Merval Pereira
O Globo
A disputa ideológica que transforma em um fla-flu o exercício da política provoca contradições inevitáveis, já que as reações nada têm de lógicas, são emocionais e imediatistas. De defensor incondicional da Lava-Jato, a partir da investigação envolvendo seu filho Flavio, suspeito de desviar dinheiro dos funcionários de seu gabinete em benefício próprio, Bolsonaro entrou em choque branco com o ministro Sérgio Moro devido a críticas do presidente do Coaf à proibição de investigação sem autorização judicial. Pedido da defesa de Flavio que foi acolhido pelo presidente do Supremo Tribunal Federal (STF).
Já o choque com o procurador Deltan Dallagnol, que usou o twitter para elogiar as investigações sobre Queiroz, o assessor de Flavio acusado de ser seu operador, foi frontal. O perfil oficial de Bolsonaro no Facebook compartilhou um post chamando o procurador Deltan Dallagnol, coordenador da força-tarefa da Lava-Jato de “esquerdista estilo PSOL”.
MALUQUICES – Ora, como é possível um procurador ser chamado de “esquerdista” por um lado, e acusado pelo outro de algoz do ex-presidente Lula?
Outra contradição: inimigo das ONGs internacionais que atuam na Amazônia, que acusa de estarem a serviço dos interesses de outros países, o presidente Bolsonaro tem planos de abrir a mineração em reservas indígenas a empresas dos Estados Unidos. Disse que essa será uma das principais missões de seu filho Eduardo se assumir a embaixada em Washington, o que parece favas contadas.
Trata-se, então, de uma preferência pessoal? Empresas norte-americanas podem explorar as terras indígenas, europeias não?
E O MERCOSUL? – Bolsonaro assume posição tão radicalmente favorável ao presidente argentino Mauricio Macri, e contrária a Cristina Kirchner, que vai provocar um prejuízo grande para o Brasil, entrando numa disputa com nosso mais importante vizinho politicamente, e parceiro comercial fundamental.
A tendência é a eleição da chapa de Kirchner, e a imagem de Bolsonaro não ajuda, nem melhora a posição de Macri, que não é um radical de direita como o presidente brasileiro. Os eleitorados são diferentes. Bolsonaro afirmou que não quer ‘irmãos argentinos’ fugindo para o Brasil se o resultado se confirmar em outubro.
Mais uma vez Bolsonaro coloca suas preferências pessoais acima dos interesses do Estado brasileiro Há assessores recomendando cautela a partir de agora, porque tudo indica que em outubro a vitória será de Cristina Kirchner. Outros, mais afinados com Bolsonaro, sugerem até a saída do Mercosul.

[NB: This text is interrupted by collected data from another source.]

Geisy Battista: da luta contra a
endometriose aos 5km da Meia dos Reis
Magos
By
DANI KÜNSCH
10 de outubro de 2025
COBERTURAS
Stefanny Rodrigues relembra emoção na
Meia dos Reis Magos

COPROMANCIA – O presidente Bolsonaro voltou a falar em excrementos. Primeiro, respondendo a uma pergunta que o incomodou, sobre como conciliar meio ambiente com desenvolvimento, retrucou: “É só você deixar de comer menos um pouquinho […] Você fala para mim em poluição ambiental. É só você fazer cocô dia sim, dia não, que melhora bastante a nossa vida também.”
Ontem, voltou ao tema, sempre ligado ao meio-ambiente: “Há anos um terminal de contêiner no Paraná, se não me engano, não sai do papel porque precisa agora também de um laudo ambiental da Funai. O cara vai lá, se encontrar – já que está na moda– um cocozinho petrificado de um índio, já era. Não pode fazer mais nada ali. Tem que acabar com isso no Brasil.”
PERGUNTA IDIOTA – Comentando sua primeira resposta, com a sugestão de alternar os dias de fazer cocô, disse que foi resposta a uma “pergunta idiota de um jornalista”. “Respondi que é só você cagar menos que com certeza a questão ambiental vai ser resolvida.” A fala indecorosa do presidente da República, que revela outra de suas obsessões, encontra eco no livro de Rubem Fonseca “Secreções, Excreções e desatinos”, sem a qualidade literária.
No conto intitulado “Cropomancia”, o narrador, que advinha o futuro analisando as próprias fezes, comenta a certa altura: “Por que Deus, o criador de tudo o que existe no Universo, ao dar existência ao ser humano, ao tirá-lo do Nada, destinou-o a defecar? Teria Deus, ao atribuir-nos essa irrevogável função de transformar em merda tudo o que comemos, revelado sua incapacidade de criar um ser perfeito? Ou sua vontade era essa, fazer-nos assim toscos? Ergo, a merda?”.